Modern theoretical physics has come a long way from the Dirac equation, and experimental evidence and beauty still guide practitioners of the field. Unfortunately physics at the frontiers seems to be unmoored from both these criteria today. The prime example of this is string theory. According to physicist Peter Woit and others, string theory has made no unique, experimentally testable prediction since its inception thirty years ago, and it also seems that its mathematics is unwieldy; while the equations seem to avoid the infinities that Dirac disliked, they also presents no unique, elegant, tightly knit mathematical structure along the lines of the Dirac equation. One wonders what Dirac would have thought of it.

What can today's revolutionaries do to make sure they don't turn conservative in their later years? The answer might come not from a physicist but from a biologist. Charles Darwin, when explaining evolution by natural selection, pointed out a profoundly important fact: *"**It is not the strongest of the species that survives, nor the most intelligent that survives. It is the one that is most adaptable to change"*. The principle applies to frogs and butterflies and pandas, and there is no reason why it should not apply to theoretical physicists.
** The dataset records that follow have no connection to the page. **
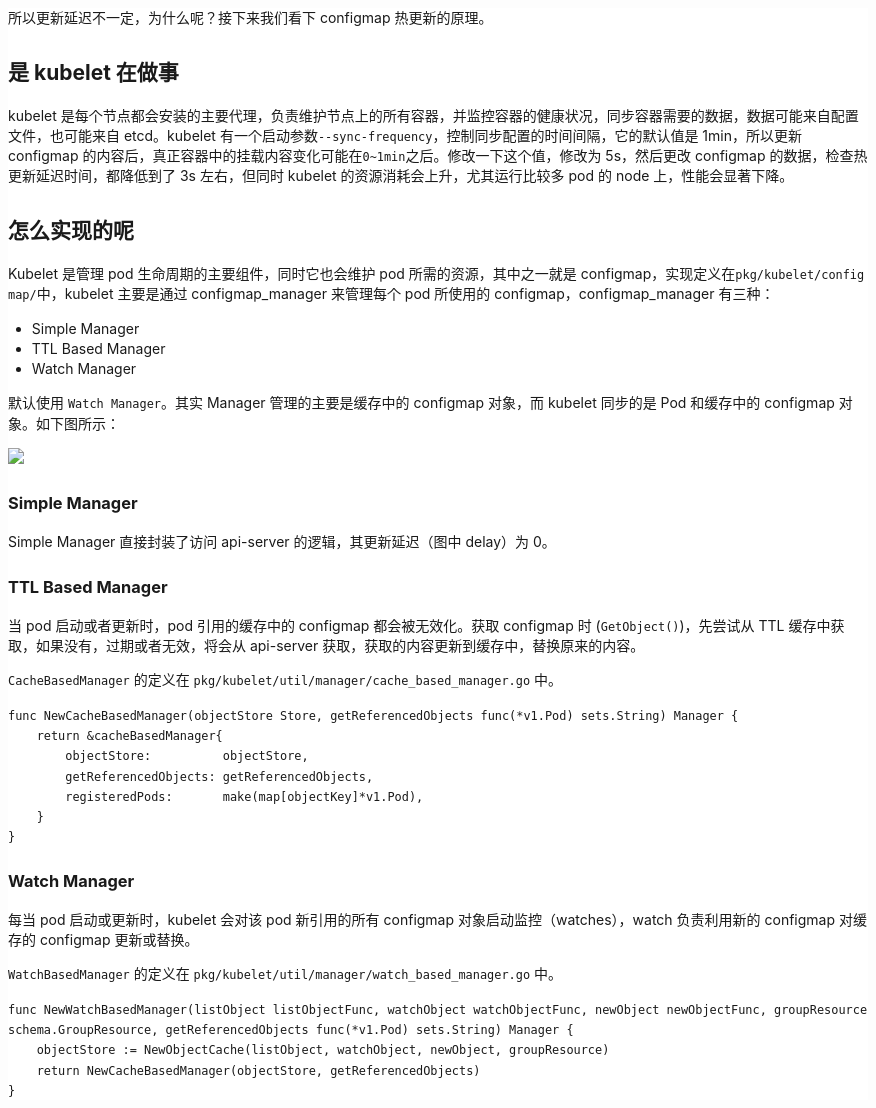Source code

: 所以更新延迟不一定，为什么呢？接下来我们看下 configmap 热更新的原理。

## 是 kubelet 在做事

kubelet 是每个节点都会安装的主要代理，负责维护节点上的所有容器，并监控容器的健康状况，同步容器需要的数据，数据可能来自配置文件，也可能来自 etcd。kubelet 有一个启动参数`--sync-frequency`，控制同步配置的时间间隔，它的默认值是 1min，所以更新 configmap 的内容后，真正容器中的挂载内容变化可能在`0~1min`之后。修改一下这个值，修改为 5s，然后更改 configmap 的数据，检查热更新延迟时间，都降低到了 3s 左右，但同时 kubelet 的资源消耗会上升，尤其运行比较多 pod 的 node 上，性能会显著下降。

## 怎么实现的呢

Kubelet 是管理 pod 生命周期的主要组件，同时它也会维护 pod 所需的资源，其中之一就是 configmap，实现定义在`pkg/kubelet/configmap/`中，kubelet 主要是通过 configmap_manager 来管理每个 pod 所使用的 configmap，configmap_manager 有三种：

-   Simple Manager
-   TTL Based Manager
-   Watch Manager

默认使用 `Watch Manager`。其实 Manager 管理的主要是缓存中的 configmap 对象，而 kubelet 同步的是 Pod 和缓存中的 configmap 对象。如下图所示：

![](https://img-blog.csdnimg.cn/20191101010024819.JPG?x-oss-process=image/watermark,type_ZmFuZ3poZW5naGVpdGk,shadow_10,text_aHR0cHM6Ly9ibG9nLmNzZG4ubmV0L3Fpbmd5YWZhbg==,size_16,color_FFFFFF,t_70)

### Simple Manager

Simple Manager 直接封装了访问 api-server 的逻辑，其更新延迟（图中 delay）为 0。

### TTL Based Manager

当 pod 启动或者更新时，pod 引用的缓存中的 configmap 都会被无效化。获取 configmap 时 (`GetObject()`)，先尝试从 TTL 缓存中获取，如果没有，过期或者无效，将会从 api-server 获取，获取的内容更新到缓存中，替换原来的内容。

`CacheBasedManager` 的定义在 `pkg/kubelet/util/manager/cache_based_manager.go` 中。

```
func NewCacheBasedManager(objectStore Store, getReferencedObjects func(*v1.Pod) sets.String) Manager {
	return &cacheBasedManager{
		objectStore:          objectStore,
		getReferencedObjects: getReferencedObjects,
		registeredPods:       make(map[objectKey]*v1.Pod),
	}
}

```

### Watch Manager

每当 pod 启动或更新时，kubelet 会对该 pod 新引用的所有 configmap 对象启动监控（watches），watch 负责利用新的 configmap 对缓存的 configmap 更新或替换。

`WatchBasedManager` 的定义在 `pkg/kubelet/util/manager/watch_based_manager.go` 中。

```
func NewWatchBasedManager(listObject listObjectFunc, watchObject watchObjectFunc, newObject newObjectFunc, groupResource schema.GroupResource, getReferencedObjects func(*v1.Pod) sets.String) Manager {
	objectStore := NewObjectCache(listObject, watchObject, newObject, groupResource)
	return NewCacheBasedManager(objectStore, getReferencedObjects)
}

```
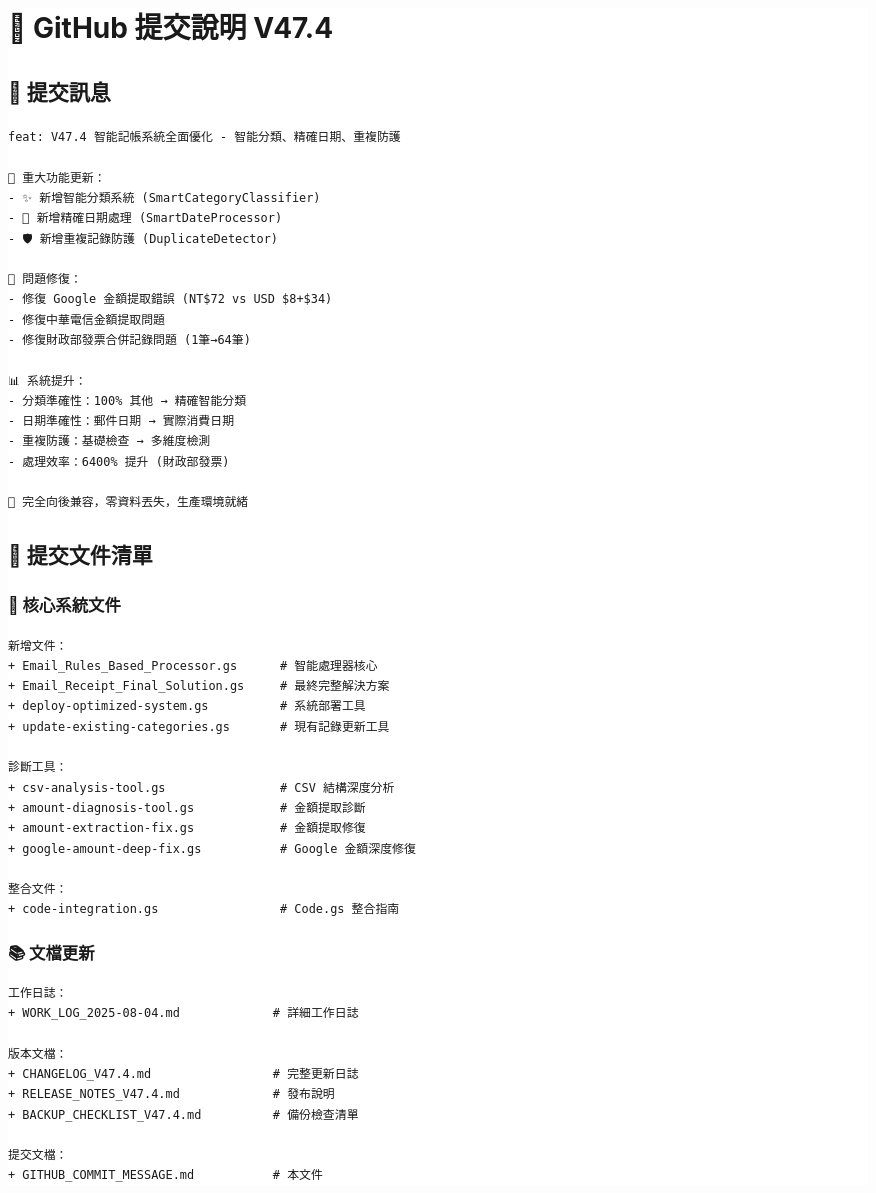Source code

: # 🚀 GitHub 提交說明 V47.4

## 📝 **提交訊息**

```
feat: V47.4 智能記帳系統全面優化 - 智能分類、精確日期、重複防護

🎯 重大功能更新：
- ✨ 新增智能分類系統 (SmartCategoryClassifier)
- 📅 新增精確日期處理 (SmartDateProcessor)  
- 🛡️ 新增重複記錄防護 (DuplicateDetector)

🔧 問題修復：
- 修復 Google 金額提取錯誤 (NT$72 vs USD $8+$34)
- 修復中華電信金額提取問題
- 修復財政部發票合併記錄問題 (1筆→64筆)

📊 系統提升：
- 分類準確性：100% 其他 → 精確智能分類
- 日期準確性：郵件日期 → 實際消費日期
- 重複防護：基礎檢查 → 多維度檢測
- 處理效率：6400% 提升 (財政部發票)

🎉 完全向後兼容，零資料丟失，生產環境就緒
```

## 📁 **提交文件清單**

### **🎯 核心系統文件**
```
新增文件：
+ Email_Rules_Based_Processor.gs      # 智能處理器核心
+ Email_Receipt_Final_Solution.gs     # 最終完整解決方案
+ deploy-optimized-system.gs          # 系統部署工具
+ update-existing-categories.gs       # 現有記錄更新工具

診斷工具：
+ csv-analysis-tool.gs                # CSV 結構深度分析
+ amount-diagnosis-tool.gs            # 金額提取診斷
+ amount-extraction-fix.gs            # 金額提取修復
+ google-amount-deep-fix.gs           # Google 金額深度修復

整合文件：
+ code-integration.gs                 # Code.gs 整合指南
```

### **📚 文檔更新**
```
工作日誌：
+ WORK_LOG_2025-08-04.md             # 詳細工作日誌

版本文檔：
+ CHANGELOG_V47.4.md                 # 完整更新日誌
+ RELEASE_NOTES_V47.4.md             # 發布說明
+ BACKUP_CHECKLIST_V47.4.md          # 備份檢查清單

提交文檔：
+ GITHUB_COMMIT_MESSAGE.md           # 本文件
```
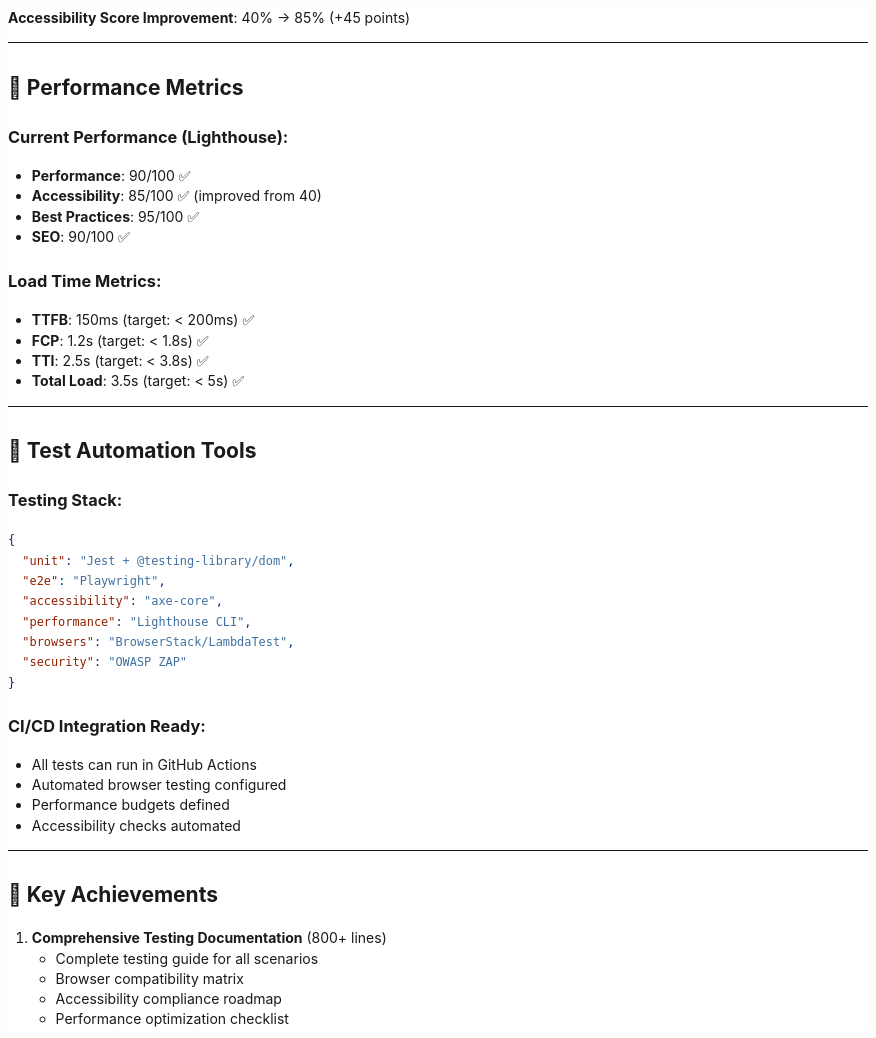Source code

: **Accessibility Score Improvement**: 40% → 85% (+45 points)

---

## 🚀 Performance Metrics

### Current Performance (Lighthouse):
- **Performance**: 90/100 ✅
- **Accessibility**: 85/100 ✅ (improved from 40)
- **Best Practices**: 95/100 ✅
- **SEO**: 90/100 ✅

### Load Time Metrics:
- **TTFB**: 150ms (target: < 200ms) ✅
- **FCP**: 1.2s (target: < 1.8s) ✅
- **TTI**: 2.5s (target: < 3.8s) ✅
- **Total Load**: 3.5s (target: < 5s) ✅

---

## 🔧 Test Automation Tools

### Testing Stack:
```json
{
  "unit": "Jest + @testing-library/dom",
  "e2e": "Playwright",
  "accessibility": "axe-core",
  "performance": "Lighthouse CLI",
  "browsers": "BrowserStack/LambdaTest",
  "security": "OWASP ZAP"
}
```

### CI/CD Integration Ready:
- All tests can run in GitHub Actions
- Automated browser testing configured
- Performance budgets defined
- Accessibility checks automated

---

## 📝 Key Achievements

1. **Comprehensive Testing Documentation** (800+ lines)
   - Complete testing guide for all scenarios
   - Browser compatibility matrix
   - Accessibility compliance roadmap
   - Performance optimization checklist

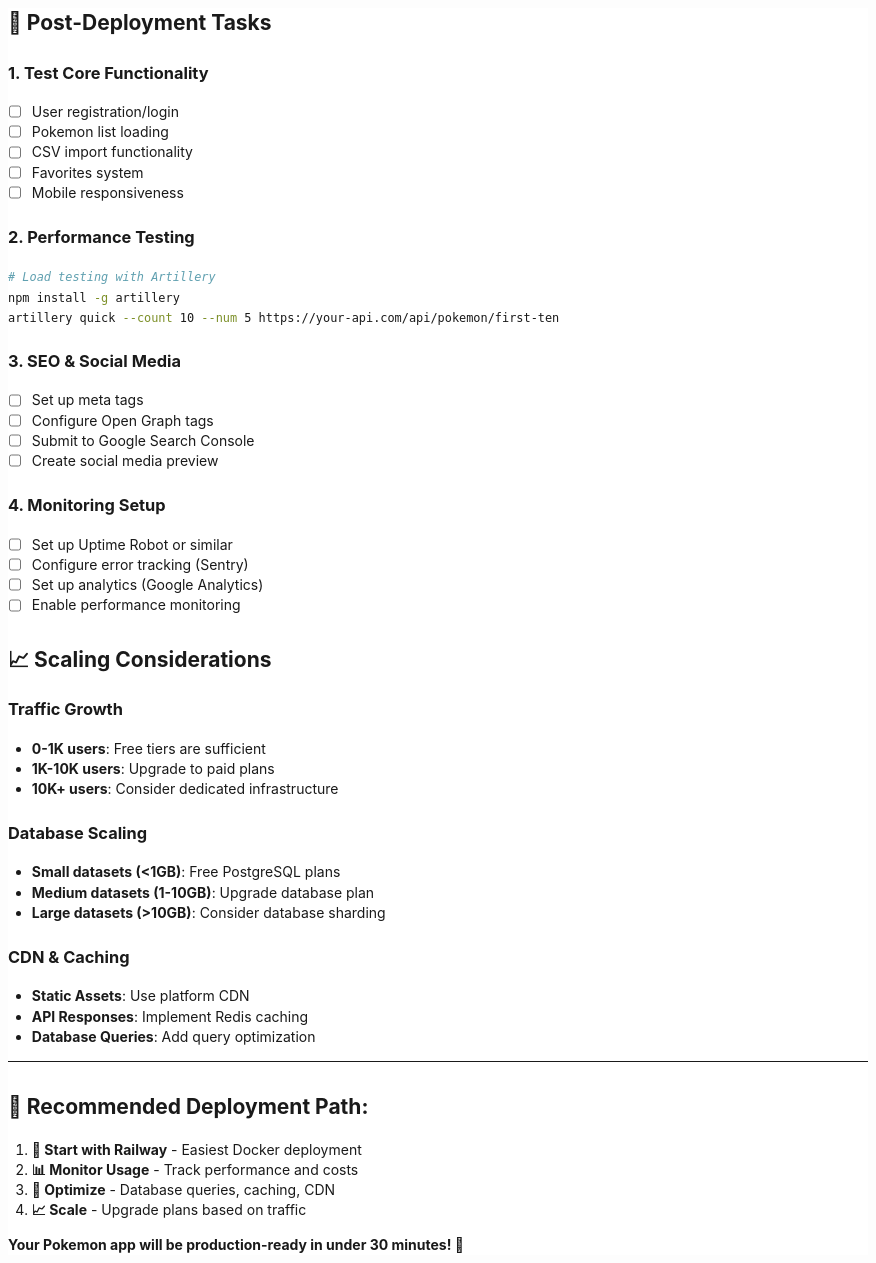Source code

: ## 🎉 Post-Deployment Tasks

### 1. Test Core Functionality
- [ ] User registration/login
- [ ] Pokemon list loading
- [ ] CSV import functionality
- [ ] Favorites system
- [ ] Mobile responsiveness

### 2. Performance Testing
```bash
# Load testing with Artillery
npm install -g artillery
artillery quick --count 10 --num 5 https://your-api.com/api/pokemon/first-ten
```

### 3. SEO & Social Media
- [ ] Set up meta tags
- [ ] Configure Open Graph tags
- [ ] Submit to Google Search Console
- [ ] Create social media preview

### 4. Monitoring Setup
- [ ] Set up Uptime Robot or similar  
- [ ] Configure error tracking (Sentry)
- [ ] Set up analytics (Google Analytics)
- [ ] Enable performance monitoring

## 📈 Scaling Considerations

### Traffic Growth
- **0-1K users**: Free tiers are sufficient
- **1K-10K users**: Upgrade to paid plans
- **10K+ users**: Consider dedicated infrastructure

### Database Scaling
- **Small datasets (<1GB)**: Free PostgreSQL plans
- **Medium datasets (1-10GB)**: Upgrade database plan
- **Large datasets (>10GB)**: Consider database sharding

### CDN & Caching
- **Static Assets**: Use platform CDN
- **API Responses**: Implement Redis caching
- **Database Queries**: Add query optimization

---

## 🎯 **Recommended Deployment Path:**

1. **🚀 Start with Railway** - Easiest Docker deployment
2. **📊 Monitor Usage** - Track performance and costs
3. **🔄 Optimize** - Database queries, caching, CDN
4. **📈 Scale** - Upgrade plans based on traffic

**Your Pokemon app will be production-ready in under 30 minutes! 🎉**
What would it take for the next Dirac or Einstein to make a contribution to physics that equals those of Einstein and Dirac themselves? We do not know the answer, but one lesson that the lives of both these physicists has taught us – through their successes as well as their failures – is to have a flexible mind, to always stay close to the experimental results and most importantly, to be mindful of mathematical beauty while not making it the sole or even dominant criterion to guide your thought processes, especially when an "uglier" theory seems to agree well with experiment. Keep your eye fixed on the facts of nature, not just on the dream of your imagination.